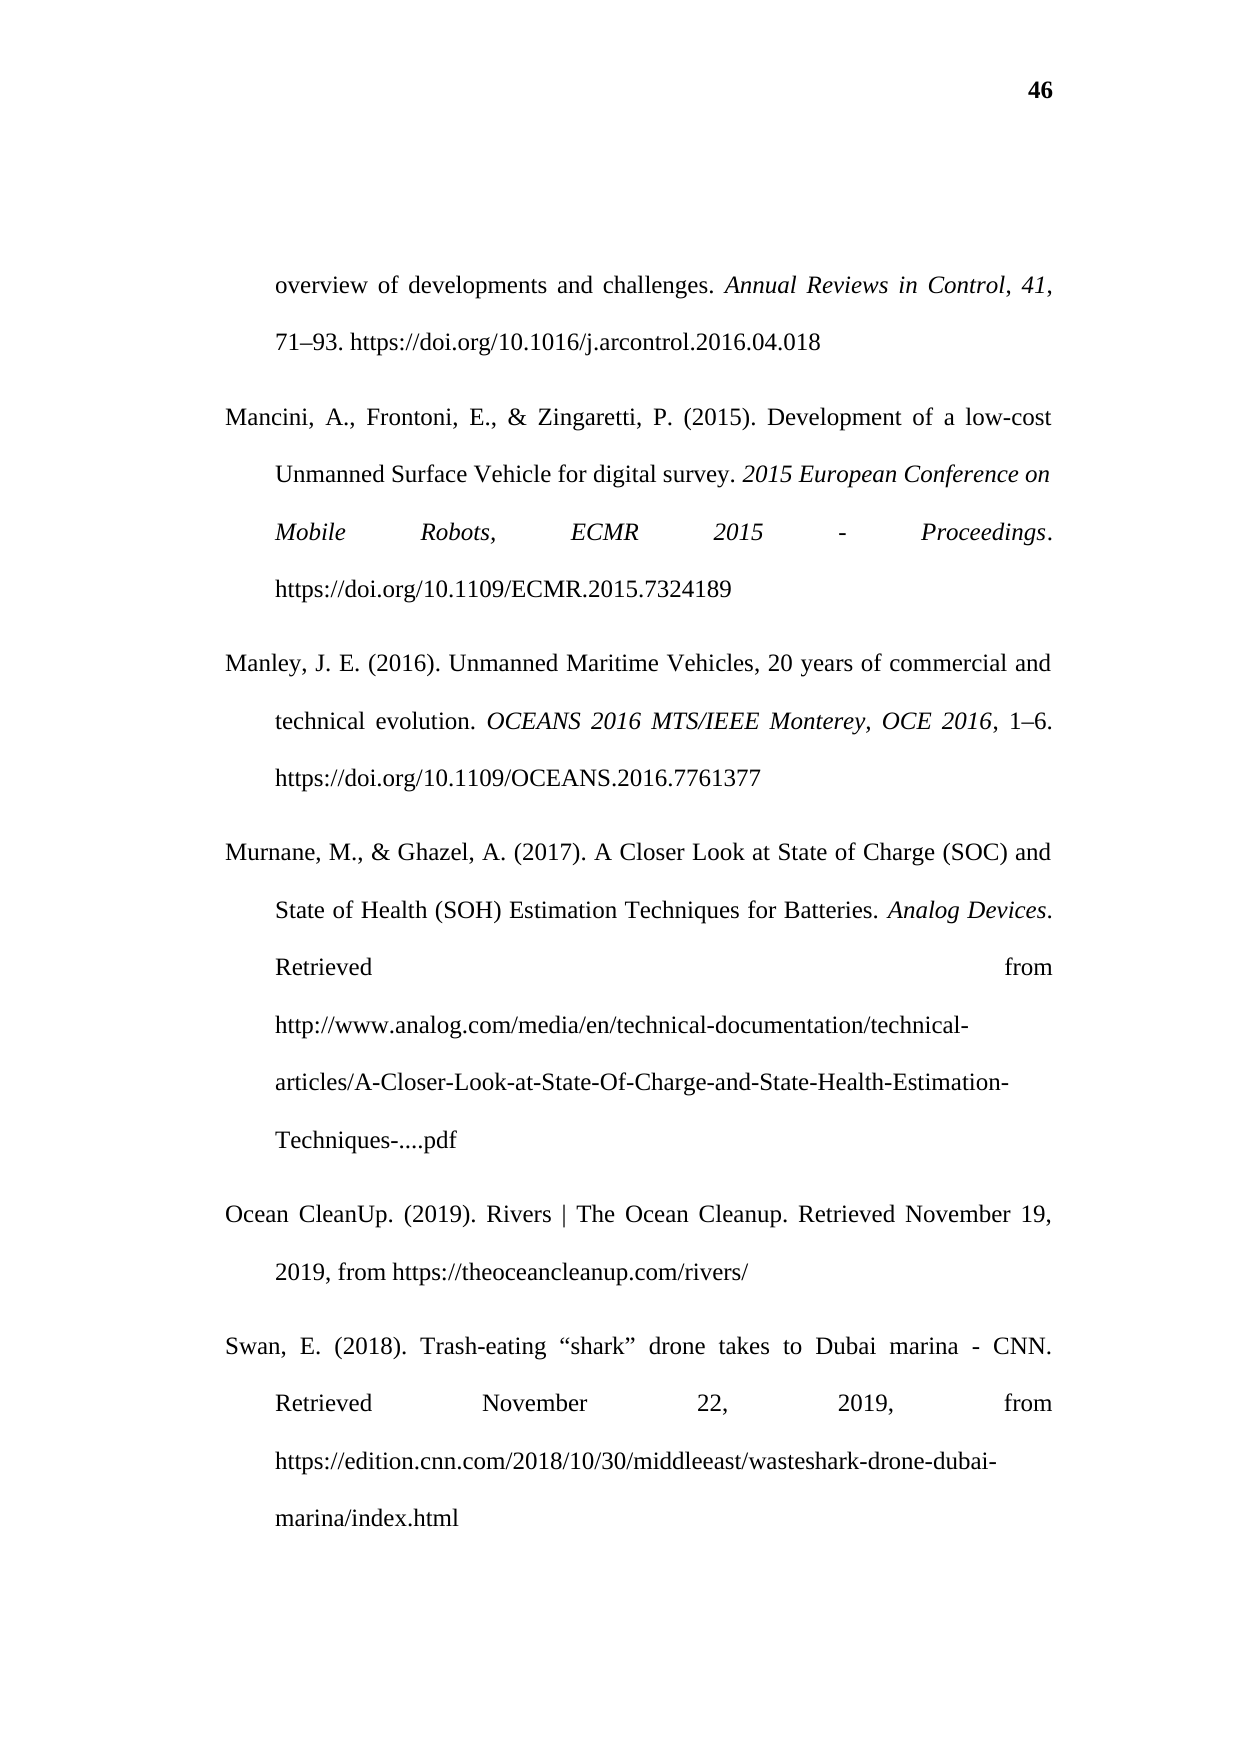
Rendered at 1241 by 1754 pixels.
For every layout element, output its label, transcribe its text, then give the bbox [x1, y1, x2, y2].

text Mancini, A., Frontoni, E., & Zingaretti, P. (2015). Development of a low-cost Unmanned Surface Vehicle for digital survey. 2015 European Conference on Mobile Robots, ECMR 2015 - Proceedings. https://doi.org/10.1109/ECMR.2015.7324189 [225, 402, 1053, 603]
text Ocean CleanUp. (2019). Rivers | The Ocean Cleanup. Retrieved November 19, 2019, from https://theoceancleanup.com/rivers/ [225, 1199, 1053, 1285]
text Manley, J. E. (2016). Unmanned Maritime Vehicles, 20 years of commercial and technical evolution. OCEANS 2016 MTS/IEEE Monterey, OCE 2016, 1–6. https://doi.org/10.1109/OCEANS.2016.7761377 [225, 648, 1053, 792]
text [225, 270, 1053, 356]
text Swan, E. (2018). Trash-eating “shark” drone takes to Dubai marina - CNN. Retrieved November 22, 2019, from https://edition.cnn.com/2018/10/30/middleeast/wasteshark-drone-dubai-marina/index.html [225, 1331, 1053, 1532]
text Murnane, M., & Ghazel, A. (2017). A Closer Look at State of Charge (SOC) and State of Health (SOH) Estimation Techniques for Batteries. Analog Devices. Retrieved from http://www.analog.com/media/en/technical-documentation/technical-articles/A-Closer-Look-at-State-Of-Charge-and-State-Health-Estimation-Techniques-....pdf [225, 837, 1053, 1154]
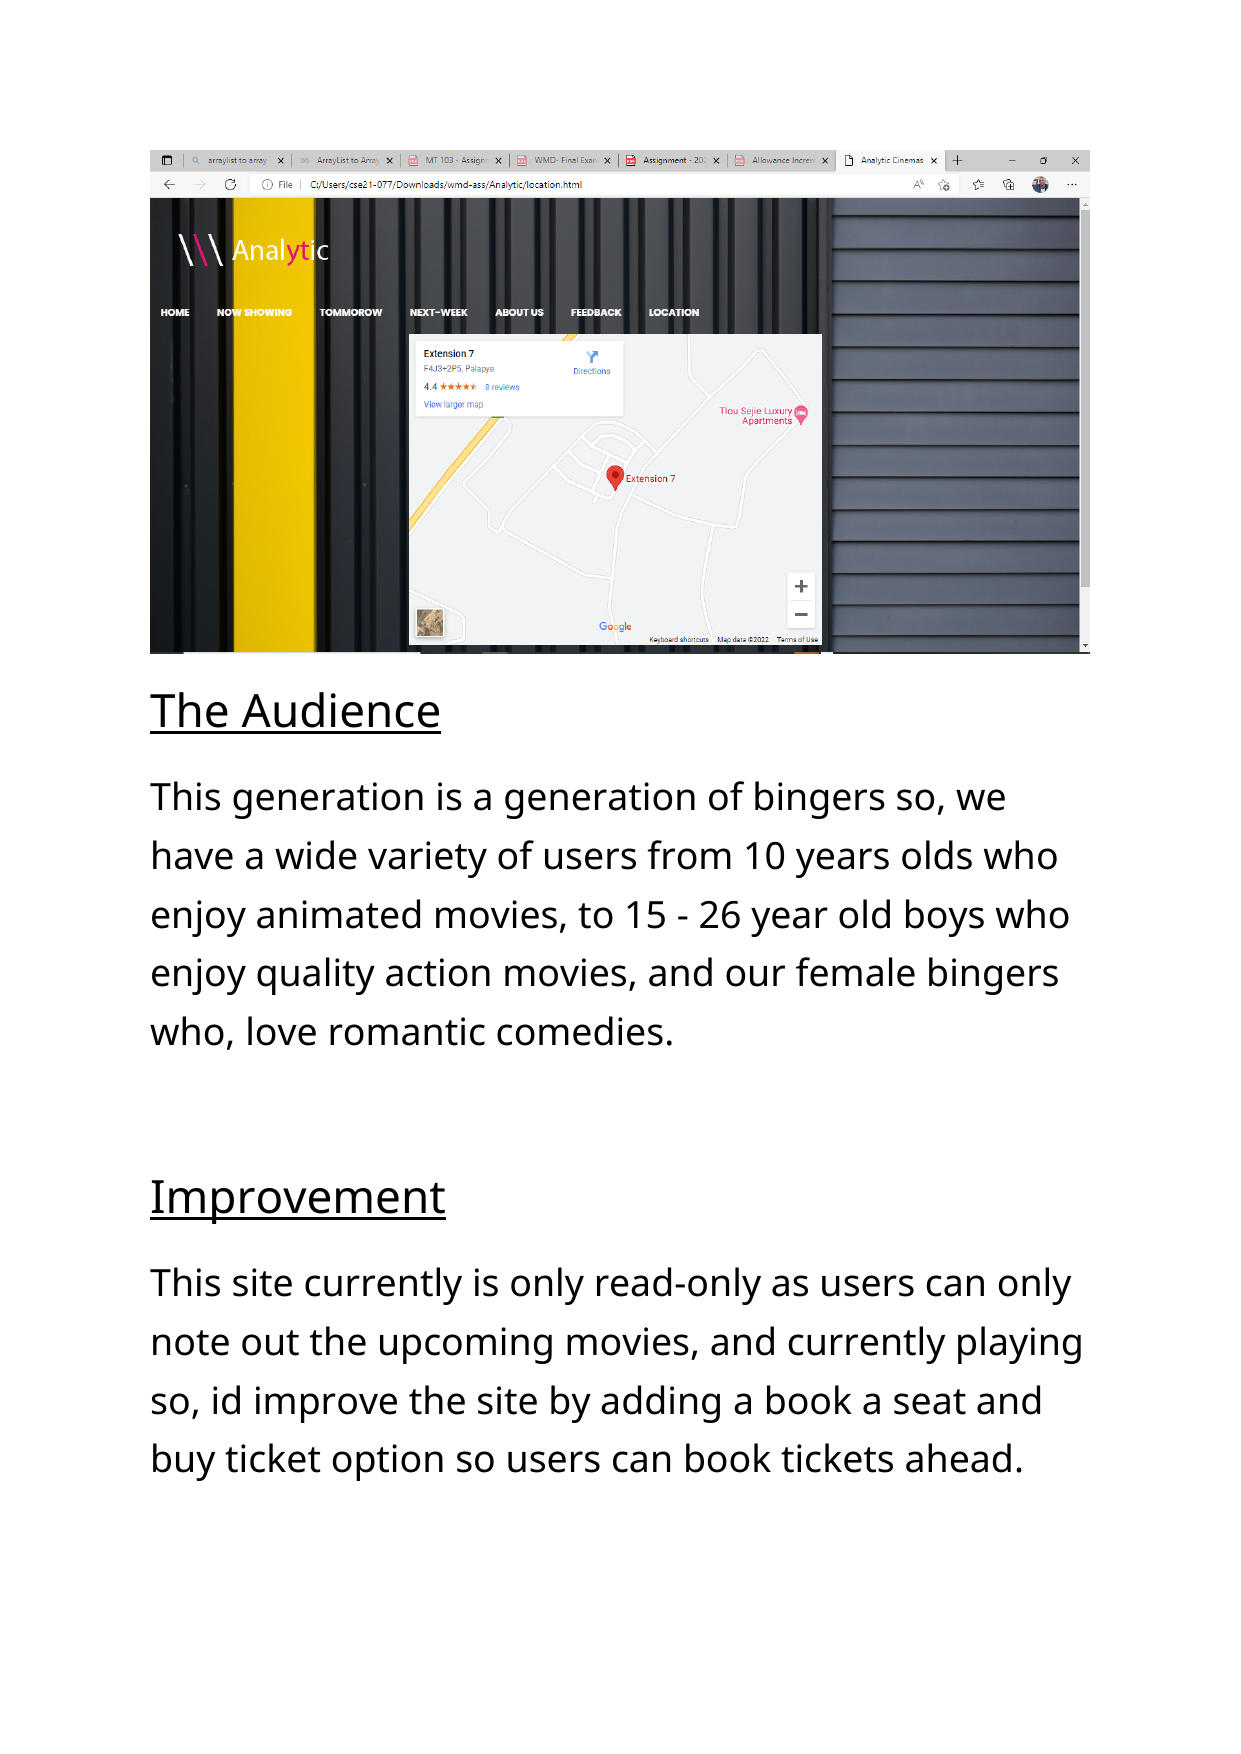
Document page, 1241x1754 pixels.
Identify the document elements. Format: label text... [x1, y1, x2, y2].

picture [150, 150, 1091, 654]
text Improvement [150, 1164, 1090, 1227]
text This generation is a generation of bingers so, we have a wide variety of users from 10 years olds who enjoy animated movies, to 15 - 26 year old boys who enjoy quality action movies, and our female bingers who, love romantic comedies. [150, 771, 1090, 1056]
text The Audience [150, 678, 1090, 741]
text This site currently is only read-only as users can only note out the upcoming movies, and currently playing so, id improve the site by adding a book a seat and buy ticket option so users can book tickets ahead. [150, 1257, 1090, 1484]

▸ **Exercise brief**
Pictures aside, reproduce all of the data exactly.

▸ **Response area**
Rendered at 1241 by 1754 pixels.
For every layout element, output its label, transcribe its text, then give the bbox [x1, y1, x2, y2].

text Mancini, A., Frontoni, E., & Zingaretti, P. (2015). Development of a low-cost Unmanned Surface Vehicle for digital survey. 2015 European Conference on Mobile Robots, ECMR 2015 - Proceedings. https://doi.org/10.1109/ECMR.2015.7324189 [225, 402, 1053, 603]
text Ocean CleanUp. (2019). Rivers | The Ocean Cleanup. Retrieved November 19, 2019, from https://theoceancleanup.com/rivers/ [225, 1199, 1053, 1285]
text Manley, J. E. (2016). Unmanned Maritime Vehicles, 20 years of commercial and technical evolution. OCEANS 2016 MTS/IEEE Monterey, OCE 2016, 1–6. https://doi.org/10.1109/OCEANS.2016.7761377 [225, 648, 1053, 792]
text [225, 270, 1053, 356]
text Swan, E. (2018). Trash-eating “shark” drone takes to Dubai marina - CNN. Retrieved November 22, 2019, from https://edition.cnn.com/2018/10/30/middleeast/wasteshark-drone-dubai-marina/index.html [225, 1331, 1053, 1532]
text Murnane, M., & Ghazel, A. (2017). A Closer Look at State of Charge (SOC) and State of Health (SOH) Estimation Techniques for Batteries. Analog Devices. Retrieved from http://www.analog.com/media/en/technical-documentation/technical-articles/A-Closer-Look-at-State-Of-Charge-and-State-Health-Estimation-Techniques-....pdf [225, 837, 1053, 1154]
Document page, 1241x1754 pixels.
Identify the document elements. Format: label text... [x1, y1, x2, y2].

picture [150, 150, 1091, 654]
text Improvement [150, 1164, 1090, 1227]
text This generation is a generation of bingers so, we have a wide variety of users from 10 years olds who enjoy animated movies, to 15 - 26 year old boys who enjoy quality action movies, and our female bingers who, love romantic comedies. [150, 771, 1090, 1056]
text The Audience [150, 678, 1090, 741]
text This site currently is only read-only as users can only note out the upcoming movies, and currently playing so, id improve the site by adding a book a seat and buy ticket option so users can book tickets ahead. [150, 1257, 1090, 1484]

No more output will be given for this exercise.